Minimal residual disease status determined by multiparametric flow cytometry pretransplantation predicts the outcome of patients with ALL receiving unmanipulated haploidentical allografts

• Published in: American journal of hematology Vol. 94; no. 5; pp. 512 - 521
• Main Authors: Zhao, Xiao‐Su, Liu, Yan‐Rong, Xu, Lan‐Ping, Wang, Yu, Zhang, Xiao‐Hui, Chen, Huan, Chen, Yu‐Hong, Han, Wei, Sun, Yu‐Qian, Yan, Chen‐Hua, Mo, Xiao‐Dong, Wang, Ya‐Zhe, Fan, Qiao‐Zhen, Wang, Xin‐Yu, Liu, Kai‐Yan, Huang, Xiao‐Jun, Chang, Ying‐Jun
• Format: Journal Article
• Language: English
• Published: United States Wiley Subscription Services, Inc 01.05.2019
• Subjects: Acute lymphoblastic leukemia; Adolescent; Adult; Allografts; Child; Child, Preschool; Disease-Free Survival; Female; Flow Cytometry; Hematology; Humans; Leukemia; Lymphatic leukemia; Male; Middle Aged; Minimal residual disease; Multivariate analysis; Neoplasm, Residual; Precursor Cell Lymphoblastic Leukemia-Lymphoma - blood; Precursor Cell Lymphoblastic Leukemia-Lymphoma - mortality; Precursor Cell Lymphoblastic Leukemia-Lymphoma - therapy; Preoperative Care; Retrospective Studies; Stem Cell Transplantation; Survival Rate; Time Factors
• ISSN: 0361-8609; 1096-8652; 1096-8652
• DOI: 10.1002/ajh.25417

This study evaluated the effects of pretransplantation minimal residual disease (pre‐MRD) on outcomes of patients with acute lymphoblastic leukemia (ALL) who underwent unmanipulated haploidentical stem cell transplantation (haplo‐SCT). A retrospective study including 543 patients with ALL was performed. MRD was determined using multiparametric flow cytometry.

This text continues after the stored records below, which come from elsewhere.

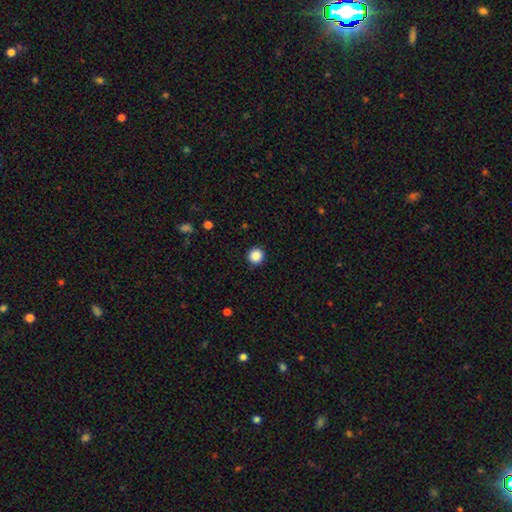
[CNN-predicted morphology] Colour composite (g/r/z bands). It shows a smooth galaxy with no disk features (88%) that is round (94%). Merging: none (92%).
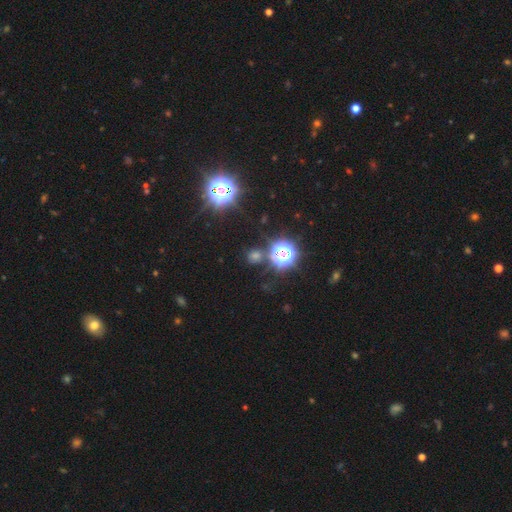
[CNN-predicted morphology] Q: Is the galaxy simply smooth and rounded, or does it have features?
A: star or artifact — 55%.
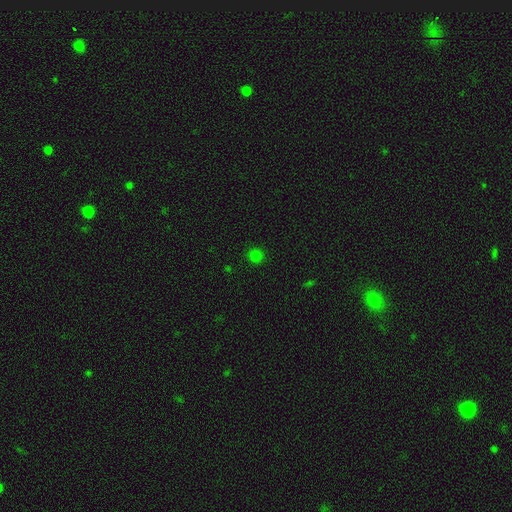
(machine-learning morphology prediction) Smooth or featured? smooth (77%)
How rounded? round (93%)
Merging? none (91%)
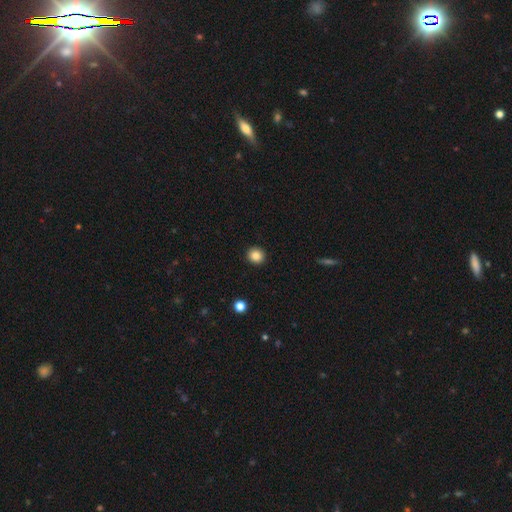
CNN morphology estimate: Overall: smooth (85%). How rounded: round (89%). Merging: none (93%).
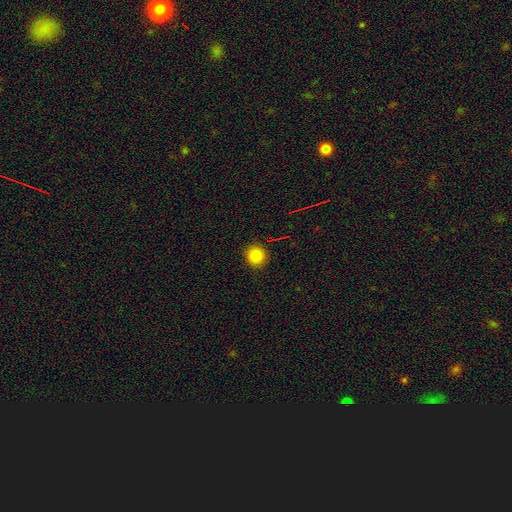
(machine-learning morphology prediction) Smooth or featured: smooth — 83% (star or artifact — 12%)
How rounded: round — 92% (in between — 7%)
Merging: none — 92% (minor disturbance — 6%)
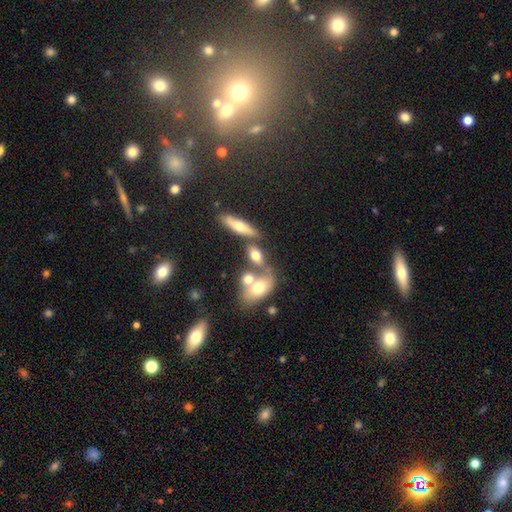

Both in the entire cohort of patients and in subgroup cases with T‐ALL or B‐ALL, patients with positive pre‐MRD had a higher incidence of relapse (CIR) than those with negative pre‐MRD in MSDT settings (P < 0.01 for all). Landmark analysis at 6 months showed that MRD positivity was significantly and independently associated with inferior rates of relapse (HR, 1.908; P = 0.007), leukemia‐free survival (LFS) (HR, 1.559; P = 0.038), and OS (HR, 1.545; P = 0.049). The levels of pre‐MRD according to a logarithmic scale were also associated with leukemia relapse, LFS, and OS, except that cases with MRD <0.01% experienced comparable CIR and LFS to those with negative pre‐MRD. A risk score for CIR was developed using the variables pre‐MRD, disease status, and immunophenotype of ALL. The CIR was 14%, 26%, and 59% for subjects with scores of 0, 1, and 2‐3, respectively (P < 0.001). Three‐year LFS was 75%, 64%, and 42%, respectively (P < 0.001). Multivariate analysis confirmed the association of the risk score with CIR and LFS. The results indicate that positive pre‐MRD, except for low level one (MRD < 0.01%), is associated with poor outcomes in patients with ALL who underwent unmanipulated haplo‐SCT.